╭──
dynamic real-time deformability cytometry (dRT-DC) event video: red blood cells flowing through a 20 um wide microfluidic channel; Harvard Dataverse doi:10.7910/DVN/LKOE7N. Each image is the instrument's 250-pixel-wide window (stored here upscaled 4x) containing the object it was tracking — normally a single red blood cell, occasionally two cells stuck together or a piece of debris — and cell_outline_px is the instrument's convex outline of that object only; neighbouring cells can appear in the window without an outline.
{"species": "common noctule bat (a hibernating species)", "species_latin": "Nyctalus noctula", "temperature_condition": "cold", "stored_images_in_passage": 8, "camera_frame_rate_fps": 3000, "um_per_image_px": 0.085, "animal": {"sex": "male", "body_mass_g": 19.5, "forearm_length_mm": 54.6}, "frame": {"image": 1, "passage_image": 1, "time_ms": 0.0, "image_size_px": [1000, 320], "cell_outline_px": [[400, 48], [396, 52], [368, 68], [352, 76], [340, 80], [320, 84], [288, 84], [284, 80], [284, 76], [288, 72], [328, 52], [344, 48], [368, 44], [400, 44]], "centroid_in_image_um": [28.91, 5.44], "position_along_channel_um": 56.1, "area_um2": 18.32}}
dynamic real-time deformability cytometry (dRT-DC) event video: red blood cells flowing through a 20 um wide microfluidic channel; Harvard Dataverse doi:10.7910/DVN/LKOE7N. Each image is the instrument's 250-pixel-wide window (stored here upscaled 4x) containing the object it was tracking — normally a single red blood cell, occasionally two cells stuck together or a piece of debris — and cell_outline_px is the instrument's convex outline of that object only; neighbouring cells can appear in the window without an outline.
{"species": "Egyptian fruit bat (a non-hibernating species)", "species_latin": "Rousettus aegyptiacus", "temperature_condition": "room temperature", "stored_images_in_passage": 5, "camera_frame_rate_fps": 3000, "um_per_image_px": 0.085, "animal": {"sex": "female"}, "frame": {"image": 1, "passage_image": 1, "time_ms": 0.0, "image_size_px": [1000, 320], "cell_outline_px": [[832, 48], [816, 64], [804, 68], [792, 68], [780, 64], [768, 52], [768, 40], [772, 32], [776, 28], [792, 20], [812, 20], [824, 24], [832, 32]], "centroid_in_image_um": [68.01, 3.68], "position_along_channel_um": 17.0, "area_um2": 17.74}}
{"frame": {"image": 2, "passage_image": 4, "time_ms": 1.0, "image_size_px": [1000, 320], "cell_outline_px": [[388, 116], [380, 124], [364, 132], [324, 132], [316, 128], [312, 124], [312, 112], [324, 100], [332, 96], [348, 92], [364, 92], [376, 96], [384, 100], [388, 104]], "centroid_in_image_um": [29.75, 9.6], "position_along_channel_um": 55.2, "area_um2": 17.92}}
╰──
* [Given exercise]: Copy the material above verbatim.

* [Problem solution]:
dynamic real-time deformability cytometry (dRT-DC) event video: red blood cells flowing through a 20 um wide microfluidic channel; Harvard Dataverse doi:10.7910/DVN/LKOE7N. Each image is the instrument's 250-pixel-wide window (stored here upscaled 4x) containing the object it was tracking — normally a single red blood cell, occasionally two cells stuck together or a piece of debris — and cell_outline_px is the instrument's convex outline of that object only; neighbouring cells can appear in the window without an outline.
{"species": "common noctule bat (a hibernating species)", "species_latin": "Nyctalus noctula", "temperature_condition": "cold", "stored_images_in_passage": 8, "camera_frame_rate_fps": 3000, "um_per_image_px": 0.085, "animal": {"sex": "male", "body_mass_g": 19.5, "forearm_length_mm": 54.6}, "frame": {"image": 1, "passage_image": 1, "time_ms": 0.0, "image_size_px": [1000, 320], "cell_outline_px": [[400, 48], [396, 52], [368, 68], [352, 76], [340, 80], [320, 84], [288, 84], [284, 80], [284, 76], [288, 72], [328, 52], [344, 48], [368, 44], [400, 44]], "centroid_in_image_um": [28.91, 5.44], "position_along_channel_um": 56.1, "area_um2": 18.32}}
dynamic real-time deformability cytometry (dRT-DC) event video: red blood cells flowing through a 20 um wide microfluidic channel; Harvard Dataverse doi:10.7910/DVN/LKOE7N. Each image is the instrument's 250-pixel-wide window (stored here upscaled 4x) containing the object it was tracking — normally a single red blood cell, occasionally two cells stuck together or a piece of debris — and cell_outline_px is the instrument's convex outline of that object only; neighbouring cells can appear in the window without an outline.
{"species": "Egyptian fruit bat (a non-hibernating species)", "species_latin": "Rousettus aegyptiacus", "temperature_condition": "room temperature", "stored_images_in_passage": 5, "camera_frame_rate_fps": 3000, "um_per_image_px": 0.085, "animal": {"sex": "female"}, "frame": {"image": 1, "passage_image": 1, "time_ms": 0.0, "image_size_px": [1000, 320], "cell_outline_px": [[832, 48], [816, 64], [804, 68], [792, 68], [780, 64], [768, 52], [768, 40], [772, 32], [776, 28], [792, 20], [812, 20], [824, 24], [832, 32]], "centroid_in_image_um": [68.01, 3.68], "position_along_channel_um": 17.0, "area_um2": 17.74}}
{"frame": {"image": 2, "passage_image": 4, "time_ms": 1.0, "image_size_px": [1000, 320], "cell_outline_px": [[388, 116], [380, 124], [364, 132], [324, 132], [316, 128], [312, 124], [312, 112], [324, 100], [332, 96], [348, 92], [364, 92], [376, 96], [384, 100], [388, 104]], "centroid_in_image_um": [29.75, 9.6], "position_along_channel_um": 55.2, "area_um2": 17.92}}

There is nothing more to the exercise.